Компоненты рекомендательной системы¶

~3 минуты чтения

Предварительно: Определение задачи | Embedding-модели

Рекомендательный пайплайн в production -- это воронка из 4-6 компонентов, каждый с собственным latency budget. Candidate Generation отсекает 99.99% каталога за 5-10ms, Ranking Model точно скорит оставшиеся 1000 кандидатов за 30-40ms, а Filtering и Blending добавляют бизнес-логику за 5ms. В Netflix этот пайплайн обрабатывает 100K+ RPS с p99 < 100ms, обслуживая 230M подписчиков. Понимание каждого компонента и его latency budget -- ключ к успешному прохождению System Design интервью.

High-Level Architecture¶

graph TD
    A["Client Request<br/>GET /recommendations?user_id=123"] --> B["API Gateway<br/>Rate Limiting, Auth, Routing"]
    B --> C["Recommendation Service"]
    C --> D["Candidate Generation"]
    D --> E["Ranking Model"]
    E --> F["Filtering Layer"]
    F --> G["Blending Layer"]
    G --> H["Response"]

    C -.-> I[("Feature Store<br/>Redis")]
    C -.-> J[("Model Store<br/>MLflow")]
    C -.-> K[("Item Index<br/>Elasticsearch")]

    style C fill:#e8eaf6,stroke:#3f51b5
    style D fill:#fff3e0,stroke:#ff9800
    style E fill:#fff3e0,stroke:#ff9800
    style F fill:#fff3e0,stroke:#ff9800
    style G fill:#fff3e0,stroke:#ff9800

Component Details¶

1. Candidate Generation (Retrieval)¶

Цель: Из миллионов items выбрать ~1000 кандидатов за < 10ms

class CandidateGenerator:
    """
    Multi-source candidate retrieval
    """

    def __init__(self):
        self.sources = [
            AnnRetriever(),           # Approximate Nearest Neighbors
            CollaborativeRetriever(), # User-based CF
            ContentRetriever(),       # Content-based
            PopularityRetriever(),    # Trending items
            PersonalHistoryRetriever(), # Recently viewed
        ]

    def generate(self, user_id: str, context: dict) -> List[Candidate]:
        """
        Retrieve candidates from multiple sources
        """
        all_candidates = []

        # Parallel retrieval from all sources
        with ThreadPoolExecutor() as executor:
            futures = [
                executor.submit(source.retrieve, user_id, context)
                for source in self.sources
            ]
            for future in futures:
                all_candidates.extend(future.result())

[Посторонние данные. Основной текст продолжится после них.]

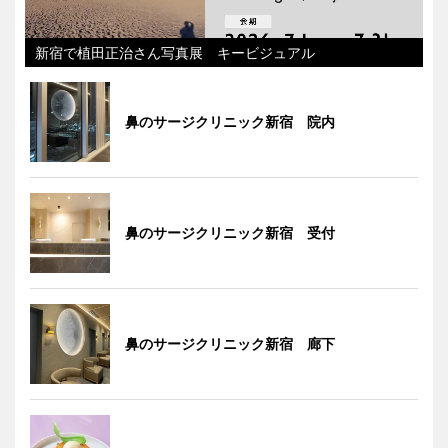
新宿で植田正治さん写真展 キービジュアル
鼻のサージクリニック新宿 院内
鼻のサージクリニック新宿 受付
鼻のサージクリニック新宿 廊下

        # Deduplicate and merge scores
        return self.merge_candidates(all_candidates)

Методы retrieval:

Метод	Latency	Recall	Описание
ANN (FAISS/ScaNN)	1-5ms	High	Vector similarity search
Two-Tower	5-10ms	High	User-item embeddings
Graph-based	10-20ms	Medium	Random walks on user-item graph
Rule-based	1ms	Low	Popularity, recency

2. Ranking Model¶

Цель: Из ~1000 кандидатов выбрать топ-100 с точным скорингом

class RankingModel:
    """
    Two-stage ranking: coarse + fine
    """

    def __init__(self):
        self.coarse_ranker = XGBoostRanker()  # Fast, less features
        self.fine_ranker = DeepRankingModel()  # Slow, all features

    def rank(
        self,
        user: UserFeatures,
        candidates: List[Candidate],
        context: ContextFeatures
    ) -> List[ScoredItem]:

        # Stage 1: Coarse ranking (1000 -> 200)
        coarse_features = self.extract_coarse_features(user, candidates)
        coarse_scores = self.coarse_ranker.predict(coarse_features)
        top_200 = self.get_top_k(candidates, coarse_scores, k=200)

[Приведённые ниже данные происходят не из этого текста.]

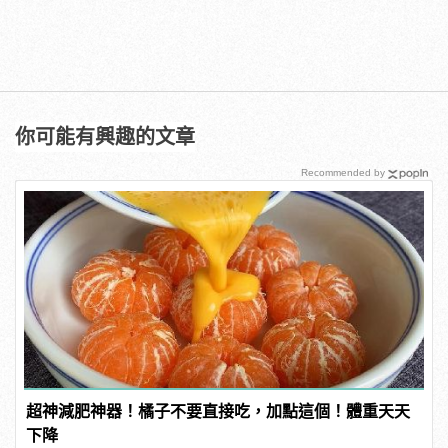
你可能有興趣的文章
Recommended by
超神減肥神器！橘子不要直接吃，加點這個！體重天天
下降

        # Stage 2: Fine ranking (200 -> 100)
        fine_features = self.extract_fine_features(user, top_200, context)
        fine_scores = self.fine_ranker.predict(fine_features)
        top_100 = self.get_top_k(top_200, fine_scores, k=100)

        return top_100

Архитектура Deep Ranking Model:

graph TD
    UF["User Features"] --> UE["User Embedding Layer"]
    IF["Item Features"] --> IE["Item Embedding Layer"]
    CF["Context Features"] --> CE["Context Embedding Layer"]

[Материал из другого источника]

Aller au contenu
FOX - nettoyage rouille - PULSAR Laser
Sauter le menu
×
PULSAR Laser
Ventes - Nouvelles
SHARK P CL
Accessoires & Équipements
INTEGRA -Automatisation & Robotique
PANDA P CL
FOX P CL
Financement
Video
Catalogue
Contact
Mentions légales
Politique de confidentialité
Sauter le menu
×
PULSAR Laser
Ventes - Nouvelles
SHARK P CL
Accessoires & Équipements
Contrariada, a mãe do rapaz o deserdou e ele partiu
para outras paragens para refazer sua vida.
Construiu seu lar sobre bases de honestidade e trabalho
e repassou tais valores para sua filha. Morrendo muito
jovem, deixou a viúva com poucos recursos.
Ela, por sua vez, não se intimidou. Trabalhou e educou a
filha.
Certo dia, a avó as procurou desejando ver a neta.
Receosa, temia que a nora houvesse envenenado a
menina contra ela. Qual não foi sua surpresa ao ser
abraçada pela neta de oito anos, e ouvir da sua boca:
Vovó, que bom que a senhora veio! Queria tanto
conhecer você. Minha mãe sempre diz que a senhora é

    UE --> CONCAT["Concatenation"]
    IE --> CONCAT
    CE --> CONCAT

    CONCAT --> MLP["MLP Layers"]
    MLP --> SCORE["Score Output<br/>P(click), P(purchase), etc."]

    style UF fill:#e8eaf6,stroke:#3f51b5
    style IF fill:#e8f5e9,stroke:#4caf50
    style CF fill:#fff3e0,stroke:#ef6c00
    style UE fill:#e8eaf6,stroke:#3f51b5
    style IE fill:#e8f5e9,stroke:#4caf50
    style CE fill:#fff3e0,stroke:#ef6c00
    style CONCAT fill:#f3e5f5,stroke:#9c27b0
    style MLP fill:#f3e5f5,stroke:#9c27b0
    style SCORE fill:#fce4ec,stroke:#c62828

3. Filtering Layer¶

Цель: Убрать неподходящие items

class FilteringLayer:
    """
    Business rules and quality filters
    """

    def __init__(self):
        self.filters = [
            AlreadySeenFilter(),      # Уже видел
            OutOfStockFilter(),       # Нет в наличии
            GeoRestrictionFilter(),   # Географические ограничения
            AgeRestrictionFilter(),   # Возрастные ограничения
            BlockedItemFilter(),      # Заблокированные items
            PriceRangeFilter(),       # Вне ценового диапазона
            QualityFilter(),          # Низкое качество
        ]

    def filter(
        self,
        user: User,
        items: List[ScoredItem],
        context: Context
    ) -> List[ScoredItem]:

        filtered_items = items
        for f in self.filters:
            filtered_items = f.apply(user, filtered_items, context)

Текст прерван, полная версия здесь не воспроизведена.